By Ernest Logan, President, CSA
When Carmen Fariña was named chancellor, all kinds of speculation ran wild, especially: "Will she get rid of the networks?" Well, folks, she's getting rid of them. For the last five years, I've seen some positive things develop under the 55 networks, but I've continued to worry about doing without superintendents. Superintendents were there by law, but they hovered in the background like ghosts.
In introducing a new school support structure that strengthens superintendents while incorporating some of the best network features, the chancellor has made her most sensible decision to date. Good superintendents are good for schools. They have school leadership backgrounds and finely developed instincts about what really happens in schools.
Their virtual absence hits home hardest when a tragedy strikes at the heart of a school community, a school is abruptly closed or a Principal or AP is suddenly swept up in an unfair investigation. If a Principal is up against the wall, her network leader doesn't have any formal responsibility for her and her superintendent might not know her very well.
There was a bizarre disconnect between support and supervision. The person who knew The Principal best was her network leader, a consultant she hired under a corporate model, to supply the school's instructional, operational and student services supports. By law, superintendents maintained the responsibility to hire and rate the Principal, but they were devalued as "mere educators" and many felt marginalized and barely visited their schools. School leaders were left vulnerable and probably thought about it only when they had a problem and said, "Who do I call?"
Now, there will be no guesswork. The superintendent will be held accountable for helping school leaders improve their school's performance in a way the network leader never was. As with the networks, instructional, operational and student services support will be united. Principals will maintain independence over their budgets and human resources. The finest network talent will move under the superintendent or into a Borough Field Support Center. New Affinity Groups will spur camaraderie. Professional learning communities, like Learning Partners, will foster collaboration across boroughs.
Another disconnect with the network system was geographic. A lot of the networks had schools in three or more boroughs. Community ties to elected officials, community leaders and organizations eroded. Relationships that had once existed between school levels frayed: the pipeline among schools that used to feed into each other, such as elementary into middle schools, began to weaken. Principals often didn't know anything about the school down the block.

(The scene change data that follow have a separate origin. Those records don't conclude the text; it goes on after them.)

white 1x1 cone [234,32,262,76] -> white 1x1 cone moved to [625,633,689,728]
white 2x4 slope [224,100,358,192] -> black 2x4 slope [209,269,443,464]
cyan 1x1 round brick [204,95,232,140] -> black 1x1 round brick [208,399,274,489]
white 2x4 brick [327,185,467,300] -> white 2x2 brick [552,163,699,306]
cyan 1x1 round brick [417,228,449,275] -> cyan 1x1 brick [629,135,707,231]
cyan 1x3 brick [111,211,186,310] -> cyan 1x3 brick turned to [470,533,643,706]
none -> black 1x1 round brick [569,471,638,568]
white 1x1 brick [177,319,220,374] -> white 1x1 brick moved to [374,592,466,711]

Because networks weren't rooted in geography, issues like weather-related disasters, crime and policing, and health emergencies sometimes couldn't be approached effectively at the neighborhood level. For parents, the geographic disconnect was also significant. If they couldn't resolve their child's issue at the school level, say, in Brownsville, Brooklyn, they might have to turn to a network office in Woodside, Queens. This could be baffling.

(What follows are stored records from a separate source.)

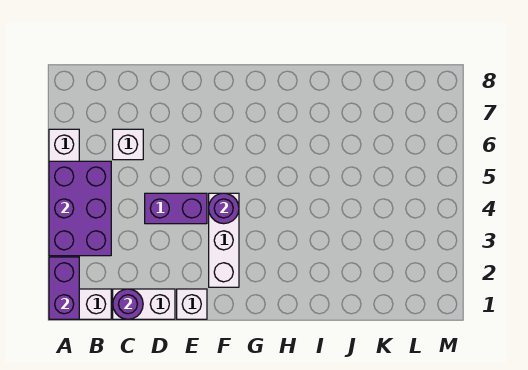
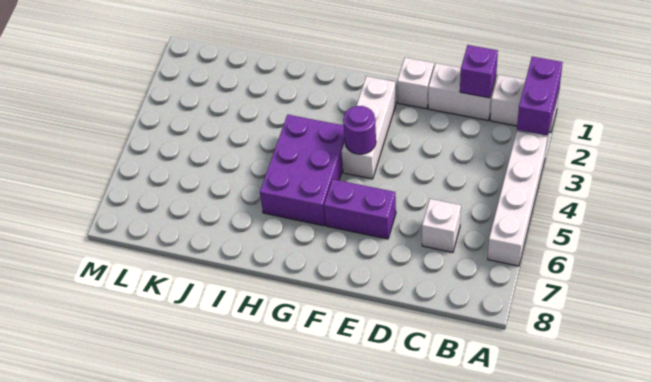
purple 2x3 brick [49,161,111,256] -> purple 2x3 brick moved to [260,115,345,226]
purple 1x1 round brick [113,289,143,319] -> purple 1x1 brick [460,45,498,98]
purple 1x2 brick [145,193,207,224] -> purple 1x2 brick moved to [324,179,396,239]

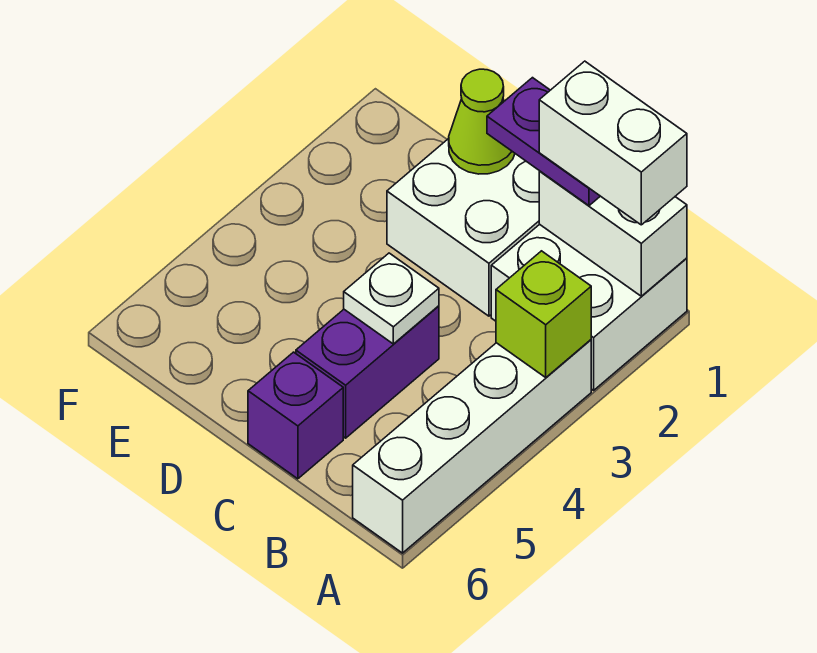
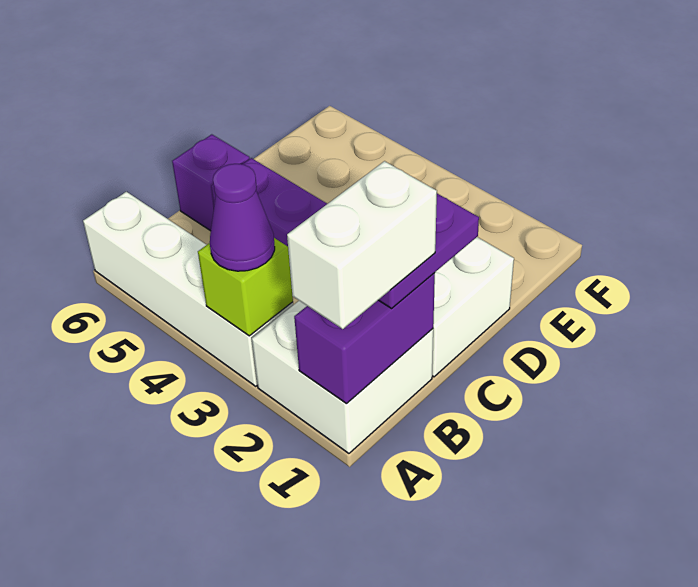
white 1x2 brick [539,171,687,296] -> purple 1x2 brick [294,273,435,403]
none -> purple 1x1 cone [210,164,275,271]
white 1x1 plate [344,253,439,344] -> none
lime 1x1 cone [449,69,515,174] -> none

Often, our Education Administrators and Supervisors navigated a geographic wasteland. A building might contain three separate schools, each part of three separate networks. A Supervisor of Psychology could serve his network school in a building that housed two other schools, but he couldn't walk down the hall and serve the kids in the two others. Instead he might have to travel to two more boroughs. You can't make this stuff up: the cost in money, time and human forbearance was high, but, most of all, the children were getting short-changed.
For schools in low-income areas, the network system often worked least well. Schools that needed the most support sometimes ended out working with the weakest networks. Networks had the same number of staff whether they served 25 schools with 7,000 students or 25 schools with 40,000 students, and whether most of them were high performing or low performing. Now, the neediest schools will get the most support, through a superintendent hand-picked by the chancellor.
That's been the most ironic disconnect of all: The networks, through no fault of their own, weren't set up to provide much accountability to the chancellor. Networks were a complex archipelago of independent islands so remote from Tweed that the chancellor could be held blameless for what happened at the school level. In the end, accountability fell almost exclusively at the schoolhouse door. . . at the feet of the Principal. I'm thrilled that nobody, least of all the chancellor, will be held harmless anymore.#
Ernest Logan is the President, Council of School Supervisors and Administrators. The Council of School Supervisors and Administrators is the collective bargaining unit for 6,100 Principals, Assistant Principals, Supervisors and Education Administrators who work in the NYC public schools and 200 Directors and Assistant Directors who work in city-subsidized Centers for Early Childhood Education.